Excerpts from "Propagating Deciduous Fruit Plants Common to Georgia"
by M.E. Ferree and Gerard Krewer, Extension Horticulturists



Three types of cuttings are used to propagate specific fruit plants common to Georgia. Root cutting is the simplest method of propagation, and only erect blackberries are satisfactorily reproduced by this method. Hardwood cuttings, stem cuttings taken in the dormant season, are also an easy method of reproducing fruit plants. Figs and bunch grapes are most often propagated by hardwood cuttings. The softwood cutting method of fruit plant propagation is most commonly used to propagate rabbiteye blueberries and muscadine grapes, and is occasionally used to propagate figs. A mist system to keep the foliage of the cuttings from drying out is necessary, making this method of propagation more complicated than the root or the hardwood cutting methods.

Root Cuttings

Erect blackberries are most often propagated by root cuttings planted directly in the field where the berries are to be permanently situated. Root cuttings should be the diameter of a pencil and 4 to 6 inches long (Fig. 1). These cuttings are placed horizontally about 2 inches deep in the soil in March. Shoots should appear in four to eight weeks. If storage of the roots is necessary before planting, moisten them and store in a plastic bag at 34° to 38°F until time to plant.

Root Cutting
Fig. 1 Root cutting


Hardwood Cuttings

Figs are generally propagated by 8- to 10-inch long hardwood cuttings of the previous year’s growth (Fig. 2) and placed in a nursery row about 4 inches apart in late February or March. Place the cuttings at a depth so only the top bud is exposed. The base cut on the fig cutting should be ½ inch below a node; the top cut on each cutting should be ½ inch above a node. Rooted plants are dug the following winter.

Fig Cuttings
Fig. 2 Fig cuttings

Bunch and French hybrid grapes are propagated by hardwood cuttings taken any time during the dormant season. For varieties such as Fredonia, select canes with buds 3 to 5 inches apart and make cuttings at least three buds long (Fig. 3). For less vigorous varieties, such as Delaware, select canes with shorter internodes and leave more buds per cutting.

Grape Cuttings
Fig. 3 Grape cuttings

Place these cuttings in a rooting box so only the top bud is exposed. The rooting medium should be sand, sand and peat, or sand and vermiculite, and should be kept moist at all times. Roots should appear in three to six weeks.
After rooting begins, the cuttings can be planted in the nursery row or in their permanent location in the vineyard.


Softwood Cuttings

Rabbiteye blueberry plants are grown from softwood cuttings. Cuttings should be taken immediately after the first flush of growth in the spring. Using wood that is about 1/8 inch in diameter, make cuttings 4 inches long. Leave three or four upper leaves and place approximately 2½ inches deep in the rooting bed. The rooting medium should consist of half peat and half clean sand by volume. A rooting hormone is not needed. These cuttings should be placed under intermittent mist.

PROVIDED DATA:
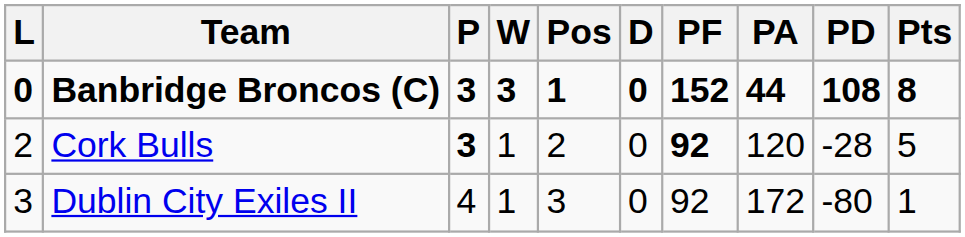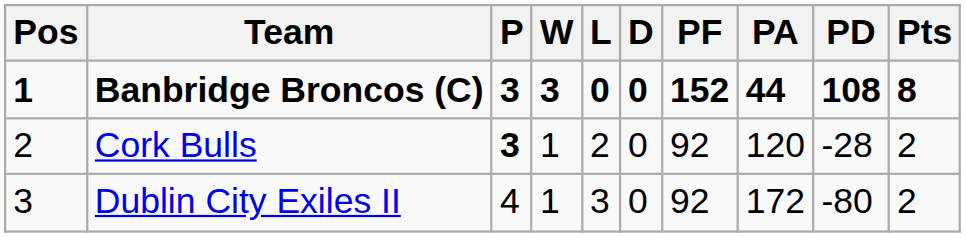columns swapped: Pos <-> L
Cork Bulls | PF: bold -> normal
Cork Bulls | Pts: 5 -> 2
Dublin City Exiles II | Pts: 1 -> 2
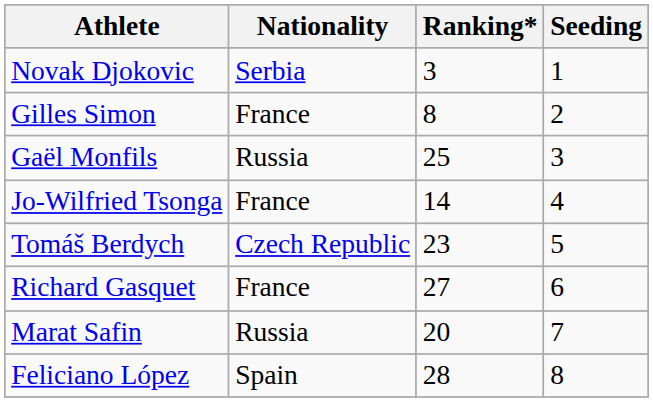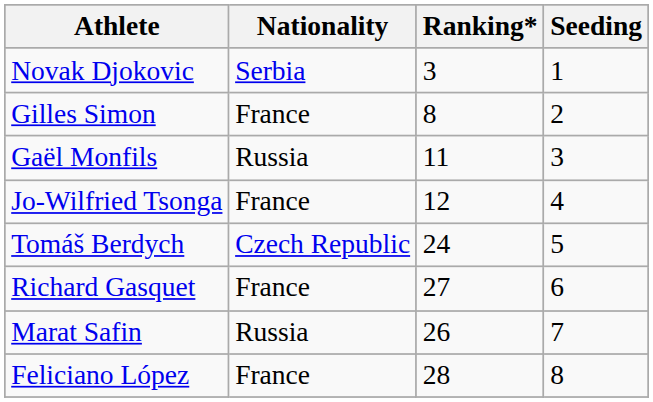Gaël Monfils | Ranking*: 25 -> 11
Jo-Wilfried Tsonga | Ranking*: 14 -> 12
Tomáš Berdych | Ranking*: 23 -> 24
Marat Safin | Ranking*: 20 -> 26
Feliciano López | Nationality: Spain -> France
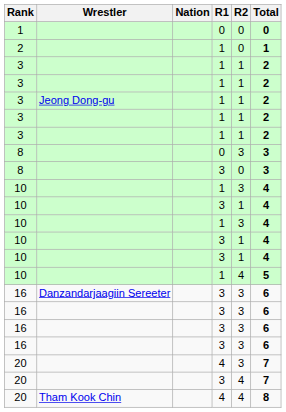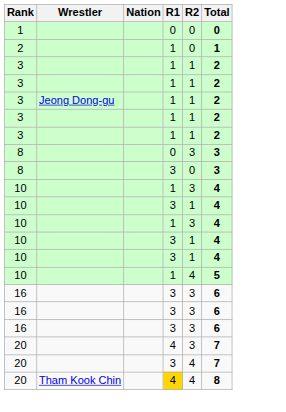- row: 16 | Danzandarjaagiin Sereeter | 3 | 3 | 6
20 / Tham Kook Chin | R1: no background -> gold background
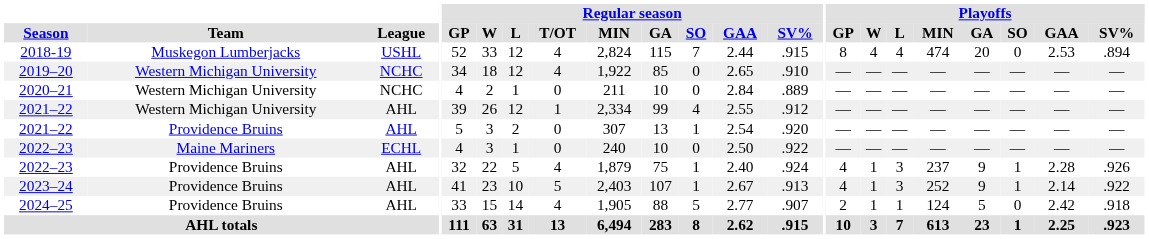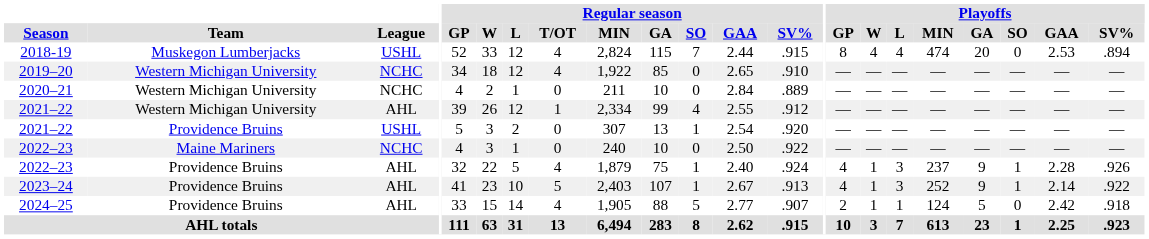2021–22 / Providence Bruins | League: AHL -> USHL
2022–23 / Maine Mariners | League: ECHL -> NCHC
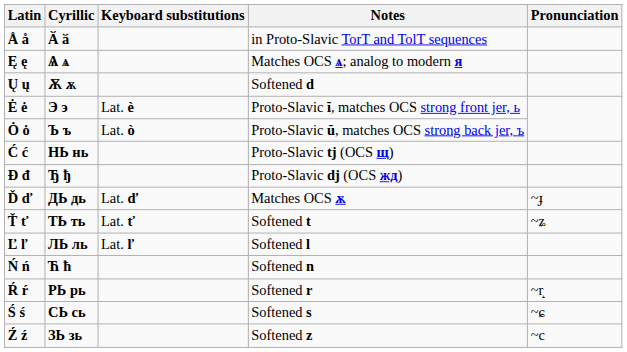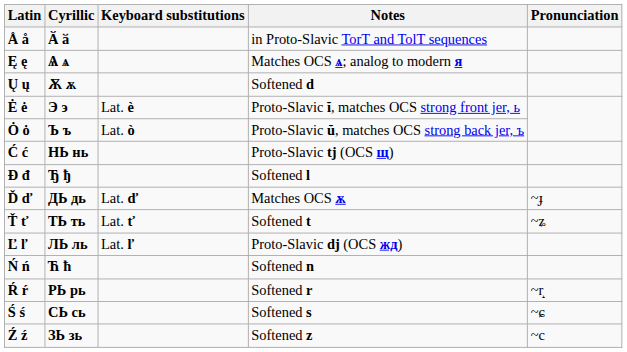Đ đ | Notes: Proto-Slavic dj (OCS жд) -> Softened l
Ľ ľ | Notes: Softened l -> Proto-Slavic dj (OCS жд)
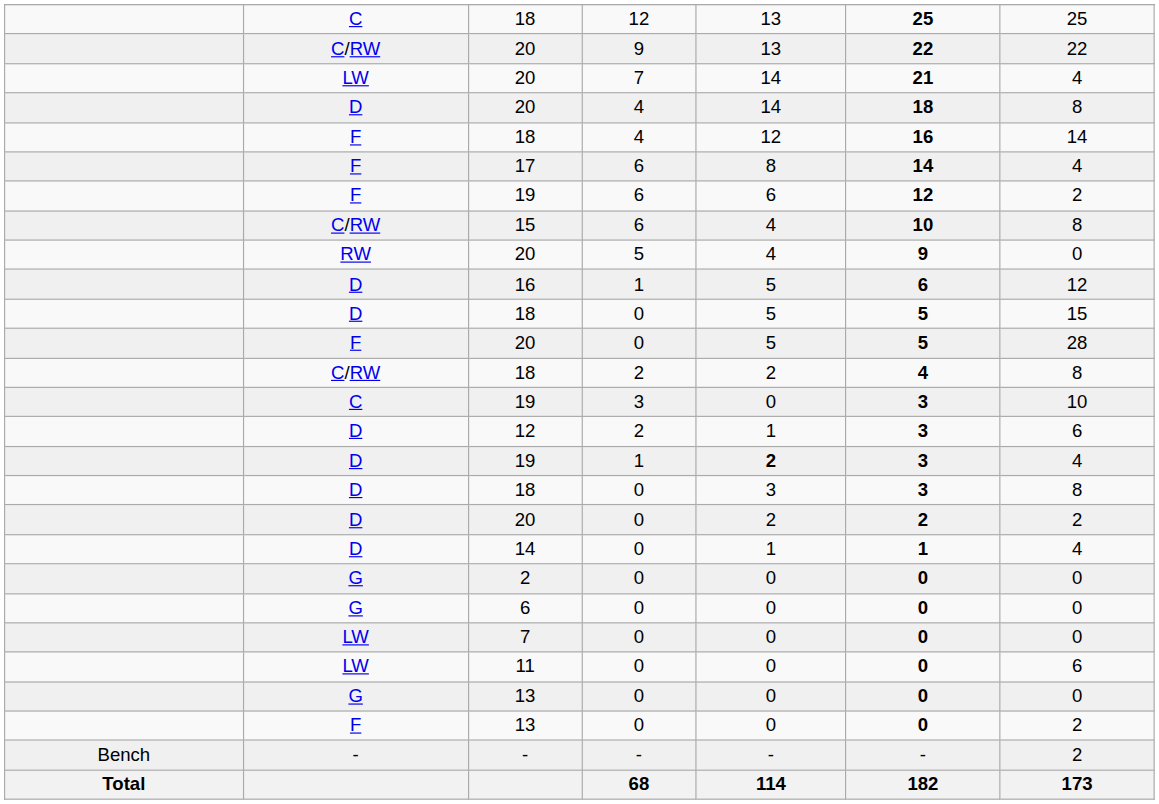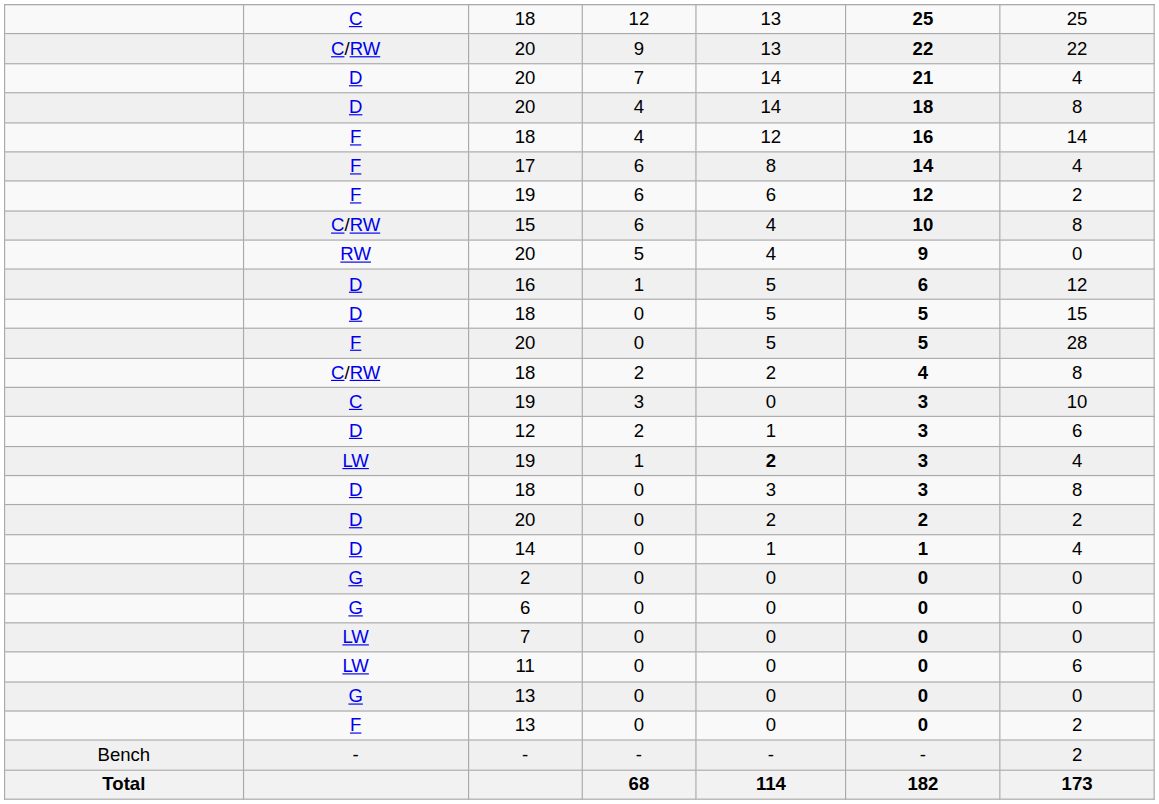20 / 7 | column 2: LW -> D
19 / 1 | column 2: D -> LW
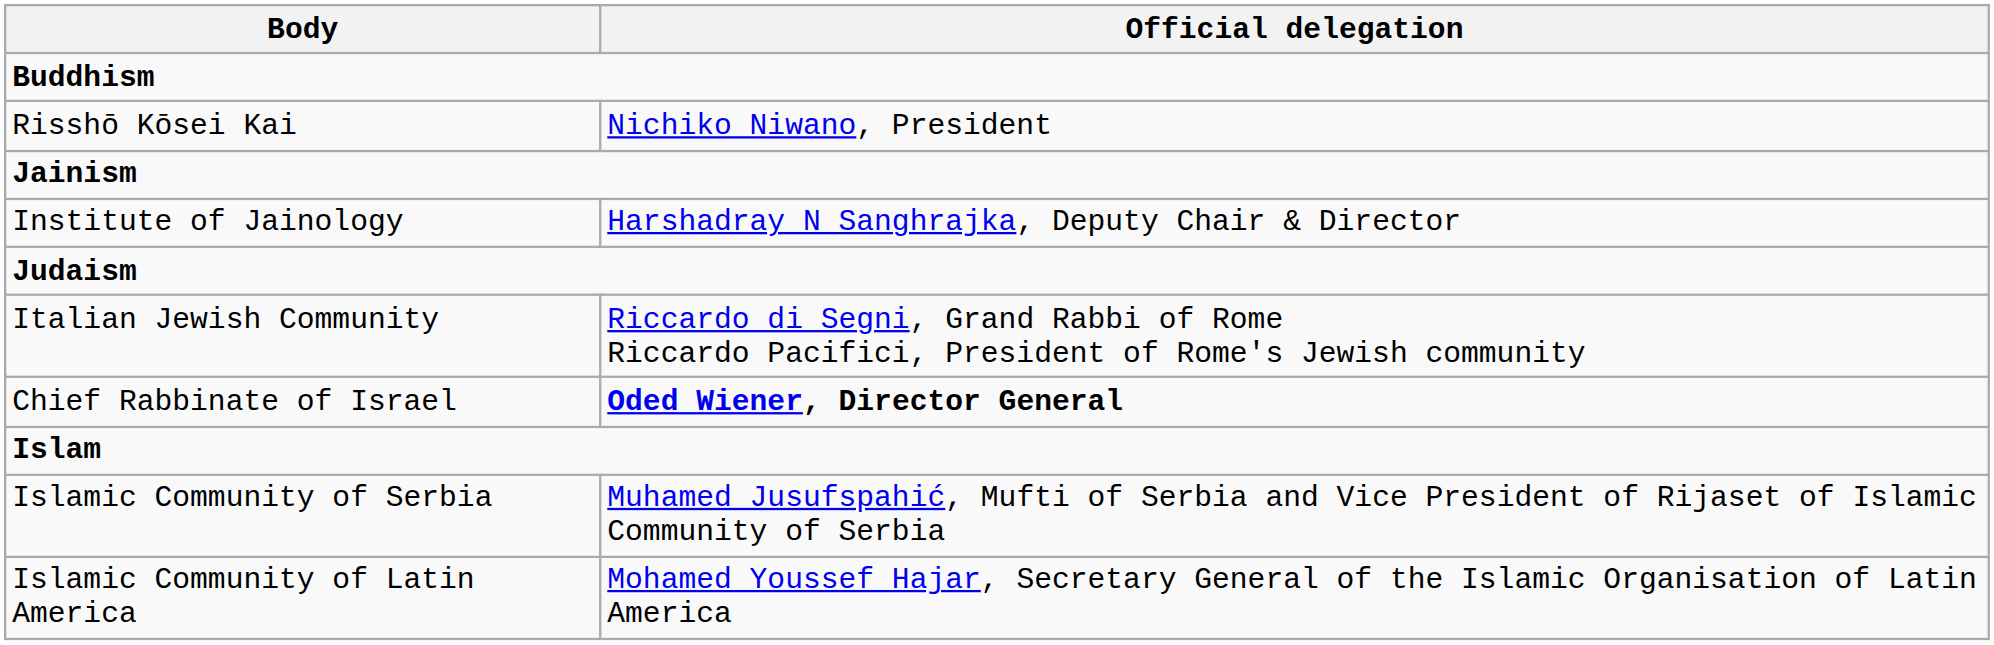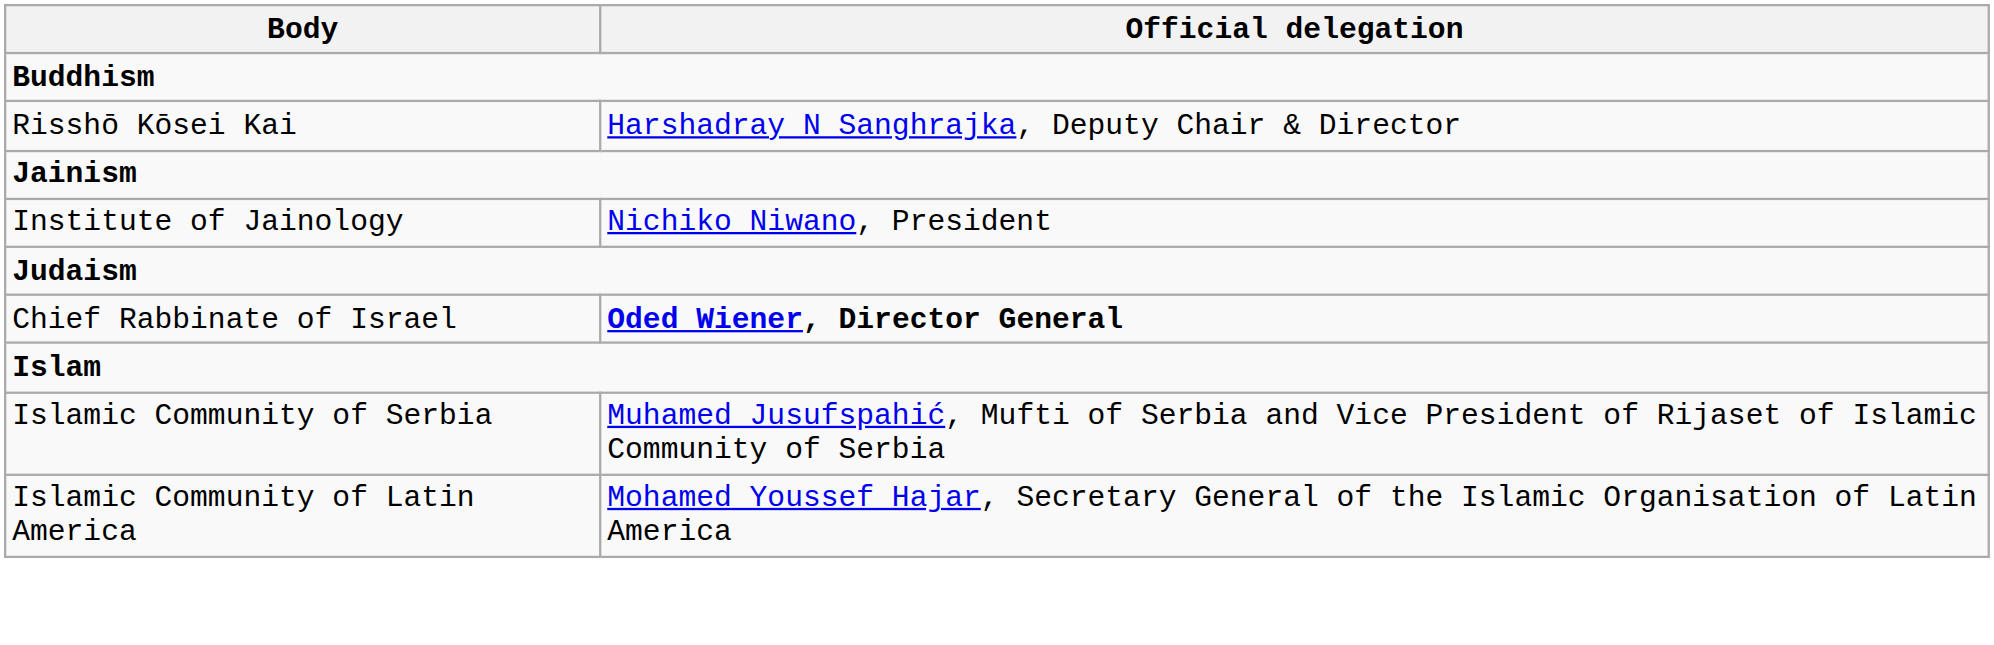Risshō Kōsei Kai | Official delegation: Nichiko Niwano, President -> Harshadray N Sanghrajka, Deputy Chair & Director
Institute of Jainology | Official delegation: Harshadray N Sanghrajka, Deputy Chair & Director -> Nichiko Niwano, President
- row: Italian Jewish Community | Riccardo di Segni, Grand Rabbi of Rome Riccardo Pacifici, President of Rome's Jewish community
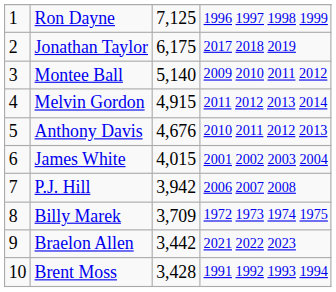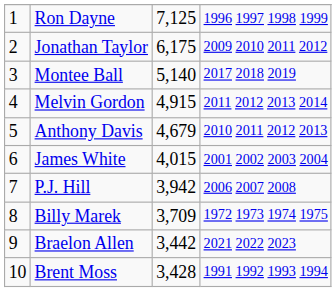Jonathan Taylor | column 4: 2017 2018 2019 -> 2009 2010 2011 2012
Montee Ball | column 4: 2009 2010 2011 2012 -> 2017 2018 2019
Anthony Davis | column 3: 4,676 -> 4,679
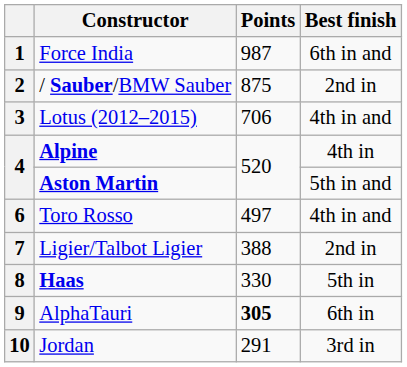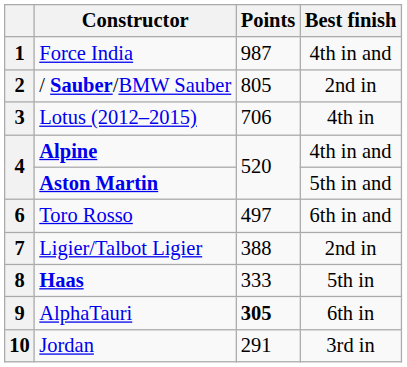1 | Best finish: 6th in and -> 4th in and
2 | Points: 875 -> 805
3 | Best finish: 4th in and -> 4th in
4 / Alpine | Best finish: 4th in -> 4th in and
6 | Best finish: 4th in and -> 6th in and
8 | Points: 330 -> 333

WRITTEN INSTRUCTION 1: Please quote the records from their first line up to and including the line with "3 | Best finish: 4th in and -> 4th in", leaving the pictures out.
WRITTEN INSTRUCTION 2: Extend the text on propagating fruit plants, picking up after its last sentence.

REPLY 1:
columns swapped: Pos <-> L
Cork Bulls | PF: bold -> normal
Cork Bulls | Pts: 5 -> 2
Dublin City Exiles II | Pts: 1 -> 2
Gaël Monfils | Ranking*: 25 -> 11
Jo-Wilfried Tsonga | Ranking*: 14 -> 12
Tomáš Berdych | Ranking*: 23 -> 24
Marat Safin | Ranking*: 20 -> 26
Feliciano López | Nationality: Spain -> France
- row: 16 | Danzandarjaagiin Sereeter | 3 | 3 | 6
20 / Tham Kook Chin | R1: no background -> gold background
2021–22 / Providence Bruins | League: AHL -> USHL
2022–23 / Maine Mariners | League: ECHL -> NCHC
Đ đ | Notes: Proto-Slavic dj (OCS жд) -> Softened l
Ľ ľ | Notes: Softened l -> Proto-Slavic dj (OCS жд)
20 / 7 | column 2: LW -> D
19 / 1 | column 2: D -> LW
Risshō Kōsei Kai | Official delegation: Nichiko Niwano, President -> Harshadray N Sanghrajka, Deputy Chair & Director
Institute of Jainology | Official delegation: Harshadray N Sanghrajka, Deputy Chair & Director -> Nichiko Niwano, President
- row: Italian Jewish Community | Riccardo di Segni, Grand Rabbi of Rome Riccardo Pacifici, President of Rome's Jewish community
Jonathan Taylor | column 4: 2017 2018 2019 -> 2009 2010 2011 2012
Montee Ball | column 4: 2009 2010 2011 2012 -> 2017 2018 2019
Anthony Davis | column 3: 4,676 -> 4,679
1 | Best finish: 6th in and -> 4th in and
2 | Points: 875 -> 805
3 | Best finish: 4th in and -> 4th in

REPLY 2:
When cuttings have rooted well (generally five to seven weeks), gradually reduce misting and allow the plants to harden. Water only when the surface of the medium becomes dry. Plants may be left in the bed covered with glass or polyethylene for protection during the winter. Grow rooted plants at least one year in a nursery row before moving them to their permanent location.

Muscadine grapes are propagated by two methods: softwood cuttings or layering. Propagation of large quantities of plants is easier and quicker using softwood cuttings taken in late June. Use the current season’s shoots. Cut off and discard the tender tip and make cuttings from the rest of the shoot. Leave four nodes on each 4- to 6-inch cutting. Keep the cuttings moist to avoid wilting. Remove the two basal leaves on each cutting, treat the base of the cutting with a rooting hormone (optional), and line them out on a 3-by-4 inch spacing. The medium in the propagation bed should be a mixture of one part coarse sand and one part peat. Provide shade by blocking out about 50 percent of the direct sunlight with shade cloth or lath.

Maintain the humidity near 100 percent by intermittent mist. When the cuttings root and the shoots begin to grow, remove the shade. Gradually reduce misting and fertilize with a solution of one tablespoon of 20-20-20 soluble fertilizer per gallon of water once a week until mid-September. Use one gallon per 25 square feet of plant bed. Allow the plants to harden. Water only when needed. When dormant, these plants can be dug and planted in the vineyard, or planted in the nursery to grow for a year.

Figs, although generally propagated by hardwood cuttings, are sometimes propagated by softwood cuttings. Softwood cuttings of actively growing fig shoots can be propagated under intermittent mist. Treatment of the base of the cutting with a rooting hormone is not necessary. However, two nodes should be placed in the medium. The base cut should be ½ inch below a node. Rooting should begin in three to four weeks, at which time the misting interval is widened to encourage further root growth. If these rooted cuttings are to be dug and potted, they should be placed under mist or in a shade house after potting until the roots recover from the transplanting operation.


Peaches, nectarines and plums are generally grown from software cuttings.
Preliminary tests with trees produced from rooted cuttings compared with conventionally propagated trees on Lovell rootstock have shown own-rooted trees to be as good in respect to tree survival, fruit production and quality as well as tree size. As such, own-rooted trees have been recommended, in most cases on a trial basis, in many peach production areas. Recent research by USDA scientists indicate that own-rooted trees come into production earlier than conventionally propagated (two-piece) trees.

Generally speaking, there has been success by taking softwood cuttings following the period of flower bud initiation. As a result, specific timing will vary from area to area. In Georgia, the ideal time to take cuttings is in late July to mid-August.

Take terminal portion of shoots. The cuttings should be in the range of 6 to 12 inches in length. Leaves should be removed with exception of the most terminal 3-5, leaving a tuft of leaves on the end of the shoot. Cuttings should be protected from drying out after they are cut and prepared. If cuttings are to be held for even a short period, they should be placed in plastic bags and held in a cooler or refrigerator. However, cuttings should be used as soon as possible after they are taken.

To prepare the cuttings for rooting, wound by removing a shallow slice of bark 1 inch in length on two sides of the base of the cutting. Following this wounding, dip the wounded area of the cutting into an alcoholic solution of 2500 pm idolebutyric acid (IBA).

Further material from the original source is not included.